The God Complex (The Original Benefactor)
AFO is the only individual in the manga's history born with a dual Quirk: the ability to steal and grant other Quirks. He initially distributed Quirks to needy people, not out of altruism, but out of boredom and to establish absolute loyalty. He sees himself as an architect, a god who manipulates humanity, whose desires are law.
The Absence of Empathy
AFO lacks the ability to see others as equals or even as people with agency. His relationship with everyone, from his brother to Shigaraki Tomura, is purely transactional. Individuals are tools, vessels of power, or pawns in his game to secure his immortality and dominance.

2. The Addiction to Power (The All For One Quirk)
The All For One Quirk is not just an ability, but an extension of the villain's narcissistic pathology, a physical manifestation of his addiction to control.
The Obsessive Hoarder
The act of stealing a Quirk is the psychological act of absorbing the identity of another person. Every stolen ability validates his superiority and reduces the world's uniqueness, satisfying his need to have everything under his control. The more power he accumulates, the more his delusion of omnipotence is reinforced.

The Fear of Irrelevance
The only challenge to his vision is One For All (OFA), a Quirk that symbolizes collective will and transfer. AFO's obsession with eliminating OFA stems from his deepest fear: being superseded by the collective will. He needs to destroy All Might, not just physically, but as a symbol of the hope he rejects.
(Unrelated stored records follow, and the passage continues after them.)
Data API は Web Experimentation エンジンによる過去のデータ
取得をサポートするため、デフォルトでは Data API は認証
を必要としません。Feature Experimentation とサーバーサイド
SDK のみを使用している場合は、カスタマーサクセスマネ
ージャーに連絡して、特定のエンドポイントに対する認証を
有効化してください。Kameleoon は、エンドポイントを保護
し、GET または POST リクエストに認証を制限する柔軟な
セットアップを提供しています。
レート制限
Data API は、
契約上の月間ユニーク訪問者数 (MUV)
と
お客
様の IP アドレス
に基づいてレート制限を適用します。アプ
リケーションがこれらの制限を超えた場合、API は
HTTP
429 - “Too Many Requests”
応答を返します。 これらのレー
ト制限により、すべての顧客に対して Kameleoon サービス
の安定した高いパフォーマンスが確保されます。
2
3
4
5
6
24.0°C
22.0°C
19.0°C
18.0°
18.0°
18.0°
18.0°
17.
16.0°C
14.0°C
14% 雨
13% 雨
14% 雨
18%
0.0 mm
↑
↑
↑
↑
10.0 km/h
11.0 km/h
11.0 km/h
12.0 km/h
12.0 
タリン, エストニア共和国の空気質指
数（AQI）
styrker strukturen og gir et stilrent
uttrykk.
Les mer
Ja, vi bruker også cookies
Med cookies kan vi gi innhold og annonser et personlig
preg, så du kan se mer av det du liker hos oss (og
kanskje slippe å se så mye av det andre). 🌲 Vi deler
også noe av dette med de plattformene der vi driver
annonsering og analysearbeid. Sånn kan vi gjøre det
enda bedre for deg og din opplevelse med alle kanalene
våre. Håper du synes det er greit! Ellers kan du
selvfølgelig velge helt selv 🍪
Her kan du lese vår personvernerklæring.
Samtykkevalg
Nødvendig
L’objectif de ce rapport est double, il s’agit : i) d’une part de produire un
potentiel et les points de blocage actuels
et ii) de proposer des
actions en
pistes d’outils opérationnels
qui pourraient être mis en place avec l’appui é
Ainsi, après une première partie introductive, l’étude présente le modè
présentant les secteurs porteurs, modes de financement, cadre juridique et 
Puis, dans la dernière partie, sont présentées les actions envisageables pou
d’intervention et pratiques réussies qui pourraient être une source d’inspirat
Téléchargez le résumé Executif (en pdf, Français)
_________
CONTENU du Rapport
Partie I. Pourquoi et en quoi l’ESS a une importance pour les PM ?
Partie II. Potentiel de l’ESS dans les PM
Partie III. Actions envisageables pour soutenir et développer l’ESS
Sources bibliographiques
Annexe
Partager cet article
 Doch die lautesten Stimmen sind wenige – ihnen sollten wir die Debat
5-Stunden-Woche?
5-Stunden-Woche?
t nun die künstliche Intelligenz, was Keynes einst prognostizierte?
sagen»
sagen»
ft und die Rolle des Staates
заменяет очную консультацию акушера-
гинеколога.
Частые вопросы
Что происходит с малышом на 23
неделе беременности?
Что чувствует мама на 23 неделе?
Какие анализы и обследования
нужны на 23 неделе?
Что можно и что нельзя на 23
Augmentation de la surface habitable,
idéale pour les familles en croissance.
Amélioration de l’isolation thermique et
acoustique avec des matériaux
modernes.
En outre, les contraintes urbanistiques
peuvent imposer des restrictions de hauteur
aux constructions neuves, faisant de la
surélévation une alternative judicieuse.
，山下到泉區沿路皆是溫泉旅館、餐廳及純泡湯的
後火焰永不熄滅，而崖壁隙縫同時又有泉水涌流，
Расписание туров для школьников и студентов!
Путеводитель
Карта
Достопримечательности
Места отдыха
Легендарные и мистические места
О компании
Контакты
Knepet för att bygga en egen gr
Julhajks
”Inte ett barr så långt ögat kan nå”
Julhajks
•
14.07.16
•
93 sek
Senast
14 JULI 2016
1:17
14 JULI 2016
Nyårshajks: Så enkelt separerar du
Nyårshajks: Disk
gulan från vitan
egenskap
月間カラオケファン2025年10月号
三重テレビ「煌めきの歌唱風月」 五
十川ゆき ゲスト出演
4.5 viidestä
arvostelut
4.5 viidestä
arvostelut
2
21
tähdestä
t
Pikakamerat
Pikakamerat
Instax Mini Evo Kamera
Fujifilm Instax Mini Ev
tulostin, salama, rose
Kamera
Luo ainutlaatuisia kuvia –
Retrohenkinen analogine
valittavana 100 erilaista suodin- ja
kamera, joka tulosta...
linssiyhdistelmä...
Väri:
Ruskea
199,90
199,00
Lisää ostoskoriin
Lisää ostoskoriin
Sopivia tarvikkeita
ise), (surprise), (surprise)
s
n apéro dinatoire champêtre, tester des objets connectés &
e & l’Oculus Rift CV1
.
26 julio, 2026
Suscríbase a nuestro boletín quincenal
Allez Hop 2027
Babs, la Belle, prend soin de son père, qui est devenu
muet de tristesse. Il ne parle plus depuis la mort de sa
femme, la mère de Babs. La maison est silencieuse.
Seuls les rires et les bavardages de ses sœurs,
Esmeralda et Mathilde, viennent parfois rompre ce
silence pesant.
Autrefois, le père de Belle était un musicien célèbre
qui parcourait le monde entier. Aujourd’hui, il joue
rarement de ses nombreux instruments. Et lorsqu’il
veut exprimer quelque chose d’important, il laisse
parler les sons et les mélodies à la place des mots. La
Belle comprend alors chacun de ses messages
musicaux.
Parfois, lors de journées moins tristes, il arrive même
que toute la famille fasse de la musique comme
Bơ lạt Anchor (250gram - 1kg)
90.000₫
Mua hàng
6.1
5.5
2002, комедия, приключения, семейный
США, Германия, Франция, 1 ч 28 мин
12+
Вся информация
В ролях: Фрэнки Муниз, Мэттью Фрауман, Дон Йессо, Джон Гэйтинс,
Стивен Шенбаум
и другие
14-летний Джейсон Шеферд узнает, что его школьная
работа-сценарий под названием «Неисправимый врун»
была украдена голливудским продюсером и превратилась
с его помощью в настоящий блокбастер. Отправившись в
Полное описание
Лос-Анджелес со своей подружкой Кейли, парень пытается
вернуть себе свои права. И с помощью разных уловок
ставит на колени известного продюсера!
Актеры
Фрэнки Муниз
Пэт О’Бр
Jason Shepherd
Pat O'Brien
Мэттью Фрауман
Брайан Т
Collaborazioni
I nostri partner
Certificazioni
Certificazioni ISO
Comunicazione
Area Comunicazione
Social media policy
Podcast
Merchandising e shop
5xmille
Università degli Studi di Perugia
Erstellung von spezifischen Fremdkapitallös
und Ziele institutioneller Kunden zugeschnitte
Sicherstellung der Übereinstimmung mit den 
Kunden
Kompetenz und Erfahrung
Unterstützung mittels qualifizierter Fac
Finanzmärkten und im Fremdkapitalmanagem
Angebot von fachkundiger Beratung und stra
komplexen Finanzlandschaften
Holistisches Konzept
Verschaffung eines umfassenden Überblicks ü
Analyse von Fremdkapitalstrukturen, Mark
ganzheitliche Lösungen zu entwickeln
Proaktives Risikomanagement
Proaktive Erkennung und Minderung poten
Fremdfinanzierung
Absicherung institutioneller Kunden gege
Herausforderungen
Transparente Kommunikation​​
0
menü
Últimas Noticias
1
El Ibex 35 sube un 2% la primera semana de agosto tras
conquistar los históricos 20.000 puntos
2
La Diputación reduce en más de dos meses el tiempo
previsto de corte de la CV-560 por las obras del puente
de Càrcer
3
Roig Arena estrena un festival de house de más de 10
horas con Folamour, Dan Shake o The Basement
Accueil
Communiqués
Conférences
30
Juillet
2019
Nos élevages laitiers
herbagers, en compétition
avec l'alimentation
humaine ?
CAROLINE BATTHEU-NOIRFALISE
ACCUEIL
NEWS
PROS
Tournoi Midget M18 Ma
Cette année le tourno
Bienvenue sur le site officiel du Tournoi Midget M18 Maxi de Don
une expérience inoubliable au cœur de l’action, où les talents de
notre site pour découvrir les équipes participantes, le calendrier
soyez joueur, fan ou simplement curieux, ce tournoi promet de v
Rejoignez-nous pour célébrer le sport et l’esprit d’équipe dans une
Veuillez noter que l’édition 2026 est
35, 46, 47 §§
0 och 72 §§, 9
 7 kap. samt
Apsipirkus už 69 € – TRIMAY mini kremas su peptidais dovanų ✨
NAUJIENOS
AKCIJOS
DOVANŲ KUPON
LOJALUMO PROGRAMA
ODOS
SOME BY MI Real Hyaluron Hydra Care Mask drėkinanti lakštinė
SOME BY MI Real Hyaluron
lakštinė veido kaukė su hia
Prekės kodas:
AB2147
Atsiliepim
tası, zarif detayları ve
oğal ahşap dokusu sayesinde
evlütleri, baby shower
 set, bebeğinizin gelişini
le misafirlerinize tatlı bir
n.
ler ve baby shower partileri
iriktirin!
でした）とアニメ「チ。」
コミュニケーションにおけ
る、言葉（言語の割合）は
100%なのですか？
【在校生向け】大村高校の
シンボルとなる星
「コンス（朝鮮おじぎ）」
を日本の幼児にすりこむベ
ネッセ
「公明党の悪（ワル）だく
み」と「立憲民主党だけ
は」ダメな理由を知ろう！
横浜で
3. Legacy and Succession (Shigaraki Tomura)
AFO's relationship with Shigaraki Tomura is not that of mentor-disciple, but that of an engineer building his own replacement vessel.
AFO saw in Shigaraki the perfect mix of potential, trauma, and emotional void. By exploiting Shigaraki's childhood trauma, AFO provided him with a destructive purpose, molding him to be strong enough to wield the All For One Quirk, yet broken enough to remain an extension of AFO's will. He did not seek a successor but an under-control reincarnation.
Conclusion
The psychology of All For One is a case study of how unrestricted power corrupts the mind into an absolutist tyrant. He is a villain who does not seek to change the world for an ideal, but to subjugate it to his ego. His legacy is the imposition of calculated chaos to ensure his eternal control, fundamentally challenging the concept of heroism.